The cover of the fall 1991-1992 Consumers catalog. The company stayed in business until the mid-1990s, although my local store was gone by then.
I think that I am at the point in my life where I don’t get upset if I go to the store and something is out of stock. Oh sure, it’s a minor inconvenience and the solution usually leads to me getting in the car and driving to another, similar store down the road. But when you are a kid, this is a hard lesson to learn. You don’t have a car and you don’t know much about the stores in your area beyond what you have seen whenever your parents have taken you, so showing up to TSS only to find out that the action figure you wanted was completely sold out can be absolutely devastating, even if it provides you with much-needed lessons about how you’re not always able to get what you want instantly. Now, I’m sure that if you ask a number of people in my generation how they learned this lesson, they’ll tell you a variation on the same story–they wanted a toy, they asked mom or dad to take them to the store to get it, it wasn’t there. Or they may say one word: “Consumers.”

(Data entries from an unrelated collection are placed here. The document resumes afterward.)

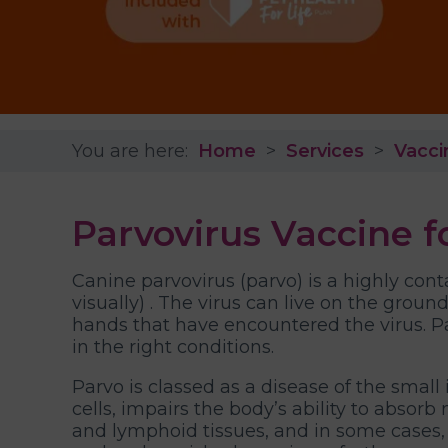
You are here:
Home
Services
Vacci
Parvovirus Vaccine fo
Canine parvovirus (parvo) is a highly cont
visually) . The virus can live on the groun
hands that have encountered the virus. P
in the right conditions.
Parvo is classed as a disease of the smal
cells, impairs the body’s ability to absor
and lymphoid tissues, and in some cases, 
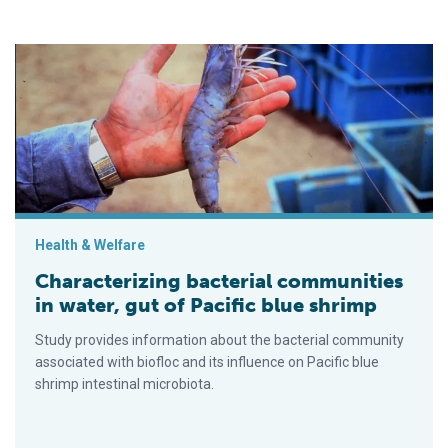
Characterizing bacterial communities in water, gut of Pacific b
Health & Welfare
Characterizing bacterial communities
in water, gut of Pacific blue shrimp
Study provides information about the bacterial community
associated with biofloc and its influence on Pacific blue
shrimp intestinal microbiota.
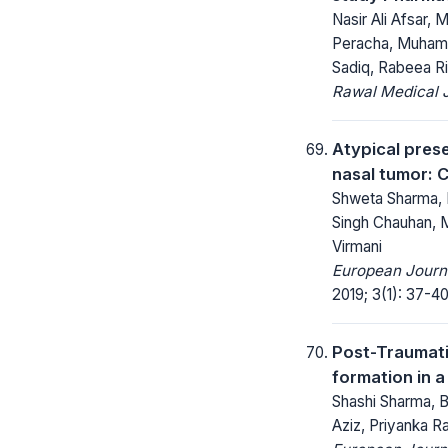
Nasir Ali Afsar
Peracha, Muhamm
Sadiq, Rabeea R
Rawal Medical J
Atypical prese
nasal tumor: 
Shweta Sharma, 
Singh Chauhan, M
Virmani
European Journa
2019; 3(1): 37-40
Post-Traumat
formation in a
Shashi Sharma, 
Aziz, Priyanka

Consumers was a catalog-based store that was founded in Canada as Consumers Distributing in 1957 and expanded over the course of a couple of decades, adding stores and then buying out other, similar retail outlets, something that helped them to pop up with more frequency during the 1980s. The idea behind the store was similar to its main competitor, Service Merchandise: the company published a catalog and then anyone who wanted to buy something from the catalog would head to the local retail outlet–usually at a mall–and pick it up.
That is, if they actually had anything.

The G.I. Joe page of a 1980s Consumers catalog. Photo courtesy of YoJoe.com
The arrival of the Consumers catalog twice a year was an event. My friends and I would grab it out of the mail and skip right to the toys and games section. Open before us was a display of everything we ever wanted, from G.I. Joe figures and vehicles to every Nintendo game that we’d ever seen advertised anywhere. Plus, the prices were much better than what you would get at Toys R Us–not that Toys R Us was overpriced or anything, but any time you can say, “Hey Mom! The Legend of Zelda is only $45 and not $60! Can we get it?” you have a better shot at getting what you wanted.

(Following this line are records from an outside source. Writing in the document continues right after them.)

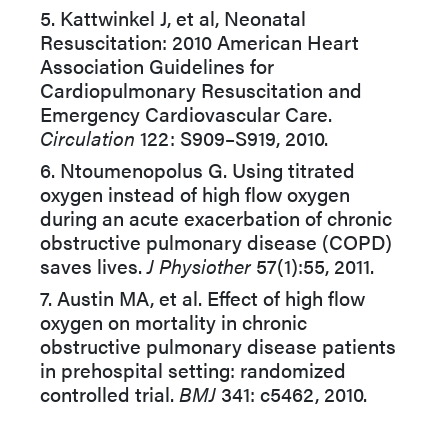
5. Kattwinkel J, et al, Neonatal
Resuscitation: 2010 American Heart
Association Guidelines for
Cardiopulmonary Resuscitation and
Emergency Cardiovascular Care.
Circulation
122: S909–S919, 2010.
6. Ntoumenopolus G. Using titrated
oxygen instead of high flow oxygen
during an acute exacerbation of chronic
obstructive pulmonary disease (COPD)
saves lives.
J Physiother
57(1):55, 2011.
7. Austin MA, et al. Effect of high flow
oxygen on mortality in chronic
obstructive pulmonary disease patients
in prehospital setting: randomized
controlled trial.
BMJ
341: c5462, 2010.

That is, if your parents were completely gullible, which mine were not, but that didn’t stop me from trying. Unfortunately for those who actually got this ploy to work, going to Consumers was usually a bust because they would head to the store, find the item on display, give the cashier a ticket and most of the time discover that said item was currently out of stock. According to the Wikipedia page on the store, this led to the company creating what was then an innovative inventory checking system, where they were able to look up the item you wanted on the inventory of every store in the area, which is something that we take for granted in today’s retail world.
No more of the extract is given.